Are We There Yet?
Nationwide, statewide and here at home in Schoharie County we've muddled through several years of election integrity advocacy, debate and discussion.
Early on the discussion was framed as what kind of equipment would replace the lever machines. Legislators, election officials and of course, equipment manufacturers, shared a predeliction for machinery. Human factors engineering, systems dynamics, questions such as will people be able to use the machines and can the results be trusted, only entered the debate after citizen activists made their voices heard.
This year the officially sanctioned system, Paper Ballot Optical Scan (PBOS), will be deployed throughout the state. Advocacy groups of all sorts still have criticisms, suggestions, demands and other significant unmet desires.
There are folks threatening litigation to prevent deployment of the scanners. They distrust electronic vote counting and want to keep the lever machines. There are math wizards who claim the present law doesn't do audits right. They claim to have better formulas which would adjust audits to assure discovery of election tampering. The democracy protectors and anticorporatists say we have to keep the big money interests out of our elections.
And there are some of us who advocate for a simple and logical compromise that could satisfy almost everyone. That process is the one which has been described as Democracy's Gold Standard* by several prominent election integrity advocates.
The process; paper ballots, 100% hand-counted, at the polling place immediately following closing of the polls, and the ballot tally posted at the polling place for citizens to compare to official results.

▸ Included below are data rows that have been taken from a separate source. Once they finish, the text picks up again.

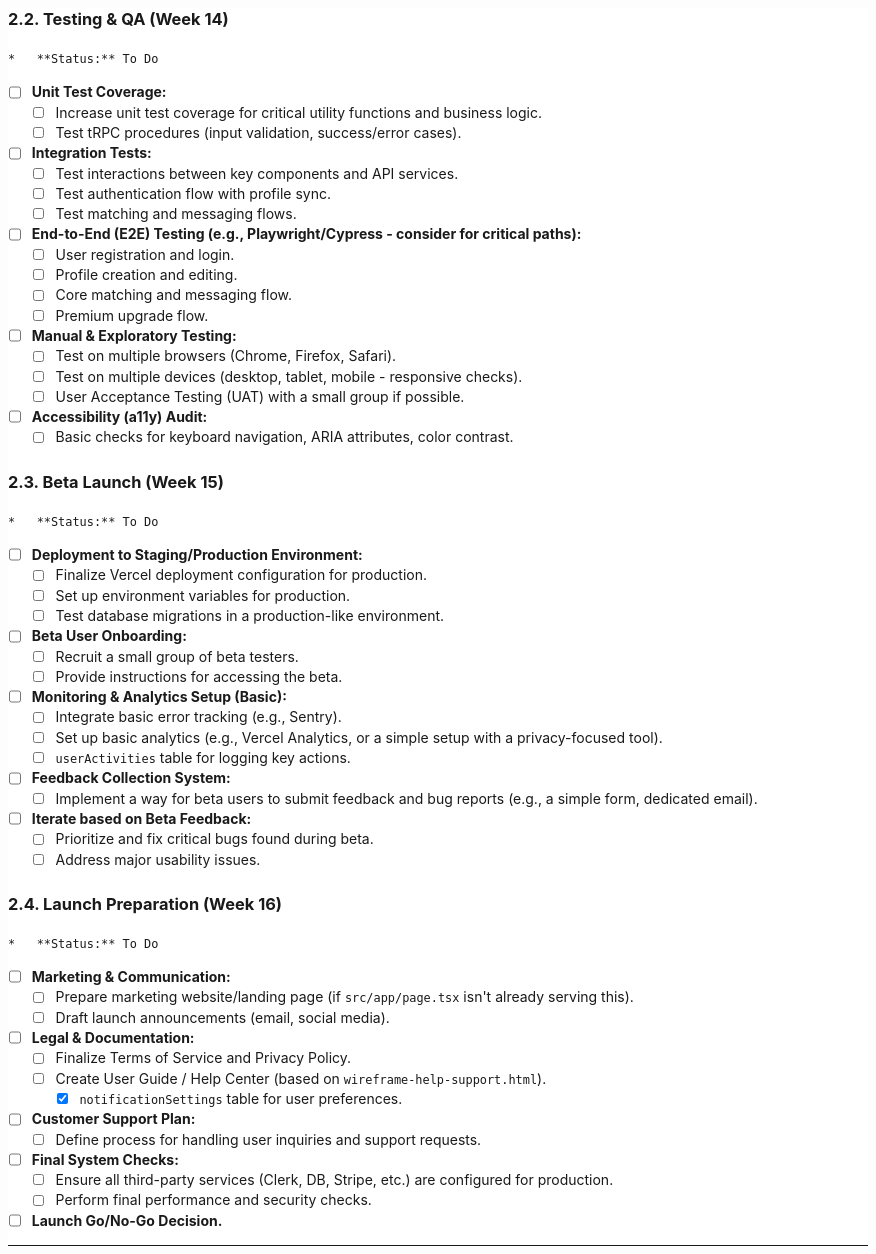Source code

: ### 2.2. Testing & QA (Week 14)
    *   **Status:** To Do

- [ ] **Unit Test Coverage:**
    - [ ] Increase unit test coverage for critical utility functions and business logic.
    - [ ] Test tRPC procedures (input validation, success/error cases).
- [ ] **Integration Tests:**
    - [ ] Test interactions between key components and API services.
    - [ ] Test authentication flow with profile sync.
    - [ ] Test matching and messaging flows.
- [ ] **End-to-End (E2E) Testing (e.g., Playwright/Cypress - consider for critical paths):**
    - [ ] User registration and login.
    - [ ] Profile creation and editing.
    - [ ] Core matching and messaging flow.
    - [ ] Premium upgrade flow.
- [ ] **Manual & Exploratory Testing:**
    - [ ] Test on multiple browsers (Chrome, Firefox, Safari).
    - [ ] Test on multiple devices (desktop, tablet, mobile - responsive checks).
    - [ ] User Acceptance Testing (UAT) with a small group if possible.
- [ ] **Accessibility (a11y) Audit:**
    - [ ] Basic checks for keyboard navigation, ARIA attributes, color contrast.

### 2.3. Beta Launch (Week 15)
    *   **Status:** To Do

- [ ] **Deployment to Staging/Production Environment:**
    - [ ] Finalize Vercel deployment configuration for production.
    - [ ] Set up environment variables for production.
    - [ ] Test database migrations in a production-like environment.
- [ ] **Beta User Onboarding:**
    - [ ] Recruit a small group of beta testers.
    - [ ] Provide instructions for accessing the beta.
- [ ] **Monitoring & Analytics Setup (Basic):**
    - [ ] Integrate basic error tracking (e.g., Sentry).
    - [ ] Set up basic analytics (e.g., Vercel Analytics, or a simple setup with a privacy-focused tool).
    - [ ] `userActivities` table for logging key actions.
- [ ] **Feedback Collection System:**
    - [ ] Implement a way for beta users to submit feedback and bug reports (e.g., a simple form, dedicated email).
- [ ] **Iterate based on Beta Feedback:**
    - [ ] Prioritize and fix critical bugs found during beta.
    - [ ] Address major usability issues.

### 2.4. Launch Preparation (Week 16)
    *   **Status:** To Do

- [ ] **Marketing & Communication:**
    - [ ] Prepare marketing website/landing page (if `src/app/page.tsx` isn't already serving this).
    - [ ] Draft launch announcements (email, social media).
- [ ] **Legal & Documentation:**
    - [ ] Finalize Terms of Service and Privacy Policy.
    - [ ] Create User Guide / Help Center (based on `wireframe-help-support.html`).
        - [x] `notificationSettings` table for user preferences.
- [ ] **Customer Support Plan:**
    - [ ] Define process for handling user inquiries and support requests.
- [ ] **Final System Checks:**
    - [ ] Ensure all third-party services (Clerk, DB, Stripe, etc.) are configured for production.
    - [ ] Perform final performance and security checks.
- [ ] **Launch Go/No-Go Decision.**

---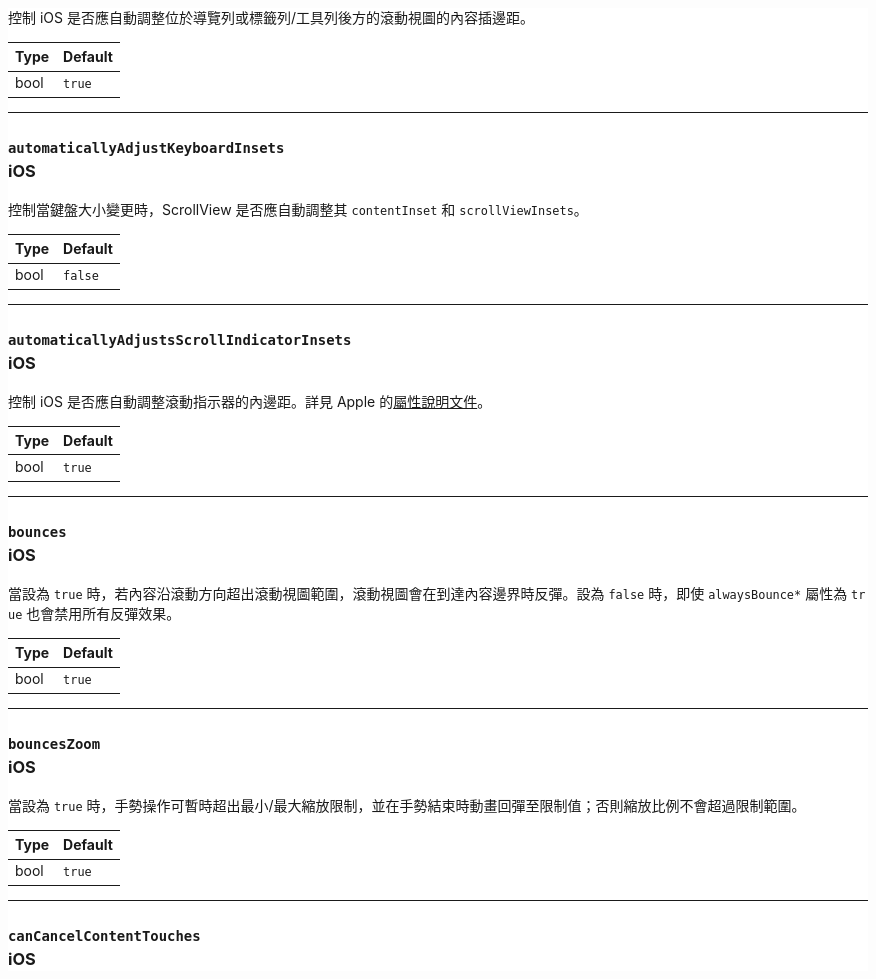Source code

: 控制 iOS 是否應自動調整位於導覽列或標籤列/工具列後方的滾動視圖的內容插邊距。

| Type | Default |
| ---- | ------- |
| bool | `true`  |

---

### `automaticallyAdjustKeyboardInsets` <div class="label ios">iOS</div>

控制當鍵盤大小變更時，ScrollView 是否應自動調整其 `contentInset` 和 `scrollViewInsets`。

| Type | Default |
| ---- | ------- |
| bool | `false` |

---

### `automaticallyAdjustsScrollIndicatorInsets` <div class="label ios">iOS</div>

控制 iOS 是否應自動調整滾動指示器的內邊距。詳見 Apple 的[屬性說明文件](https://developer.apple.com/documentation/uikit/uiscrollview/3198043-automaticallyadjustsscrollindica)。

| Type | Default |
| ---- | ------- |
| bool | `true`  |

---

### `bounces` <div class="label ios">iOS</div>

當設為 `true` 時，若內容沿滾動方向超出滾動視圖範圍，滾動視圖會在到達內容邊界時反彈。設為 `false` 時，即使 `alwaysBounce*` 屬性為 `true` 也會禁用所有反彈效果。

| Type | Default |
| ---- | ------- |
| bool | `true`  |

---

### `bouncesZoom` <div class="label ios">iOS</div>

當設為 `true` 時，手勢操作可暫時超出最小/最大縮放限制，並在手勢結束時動畫回彈至限制值；否則縮放比例不會超過限制範圍。

| Type | Default |
| ---- | ------- |
| bool | `true`  |

---

### `canCancelContentTouches` <div class="label ios">iOS</div>
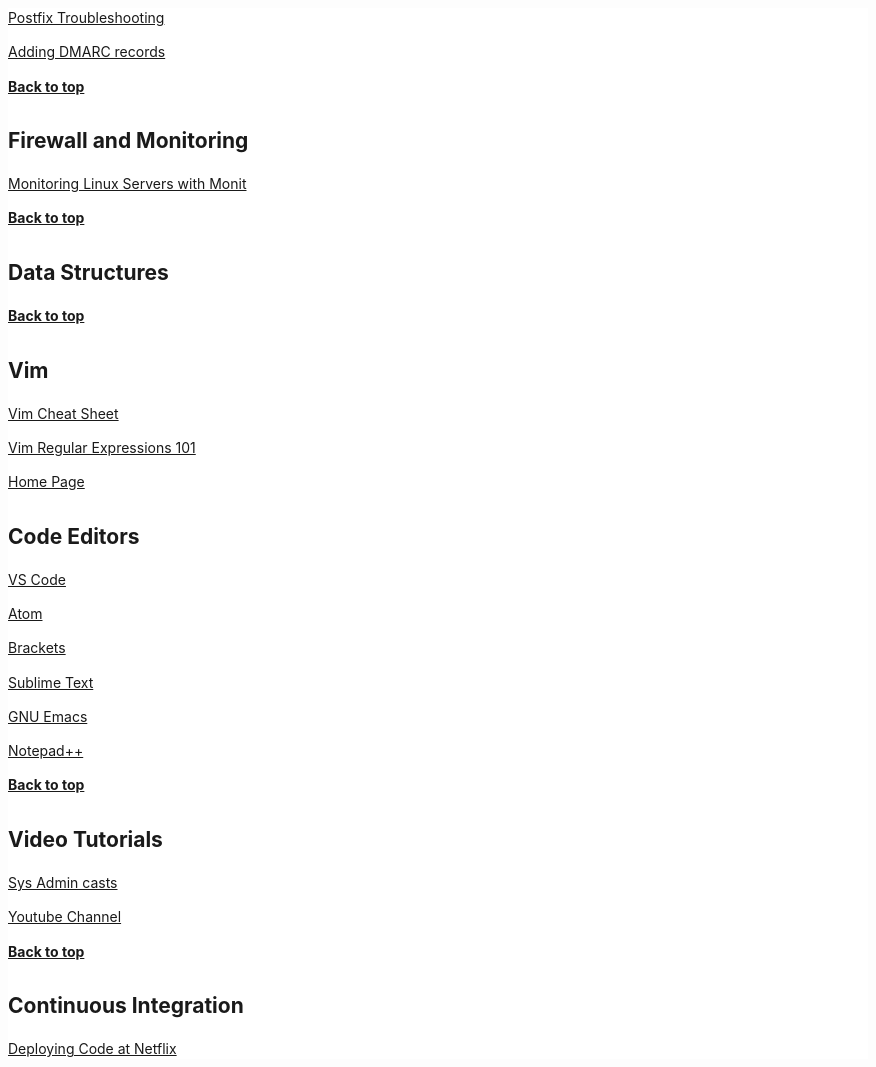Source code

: [Postfix Troubleshooting](https://techarena51.com/blog/postfix-configuration-and-explanation-of-parameters/?utm_source=devopswiki)

[Adding DMARC records](https://techarena51.com/blog/what-is-dmarc-and-how-you-can-add-it/?utm_source=devopswiki)

**[Back to top](#table-of-contents)**


## Firewall and Monitoring

[Monitoring Linux Servers with Monit](https://techarena51.com/blog/how-to-install-monit-monitoring-service-on-your-linux-vps-server/?utm_source=devopswiki)

**[Back to top](#table-of-contents)**

## Data Structures



**[Back to top](#table-of-contents)**

## Vim

  [Vim Cheat Sheet](http://michael.peopleofhonoronly.com/vim/)
    
  [Vim Regular Expressions 101](http://vimregex.com/)
  
  [Home Page](http://www.vim.org)  

## Code Editors

[VS Code](https://code.visualstudio.com/?utm_source=devopswiki)

[Atom](https://atom.io/docs/v0.196.0/getting-started-why-atom/?utm_source=devopswiki)

[Brackets](http://brackets.io/?utm_source=devopswiki)

[Sublime Text](http://www.sublimetext.com/?utm_source=devopswiki)

[GNU Emacs](https://www.gnu.org/software/emacs/?utm_source=devopswiki)

[Notepad++](https://notepad-plus-plus.org/?utm_source=devopswiki)


**[Back to top](#table-of-contents)**

## Video Tutorials

[Sys Admin casts](http://sysadmincasts.com)

[Youtube Channel](https://www.youtube.com/channel/UCvA_wgsX6eFAOXI8Rbg_WiQ/feed)

**[Back to top](#table-of-contents)**

## Continuous Integration

[Deploying Code at Netflix]( http://techblog.netflix.com/2016/03/how-we-build-code-at-netflix.html)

The Peacemakers Voting Integrity Project has been advocating just this process for the past few years**. In as much as the optical scanners have been bought and paid for, and will be fully deployed this year, we are presented with an opportunity to do the Gold Standard one better. Hand count the paper ballots and post the results as suggested. Then use the scanner count as an automatic, contemporaneous electronic audit of the hand count
Some of the NY counties which participated in the PBOS pilot project this past November, including Schoharie County, did just that. Recently, one of our own Election Commissioners acknowledged that hand counting paper ballots in our county's low population election districts would not be difficult.
So it seems we're almost there. Schoharie County could easily implement Democracy's Gold Standard ballot counting process this year and set a new record for transparency, citizen participation and election integrity. Let's do it!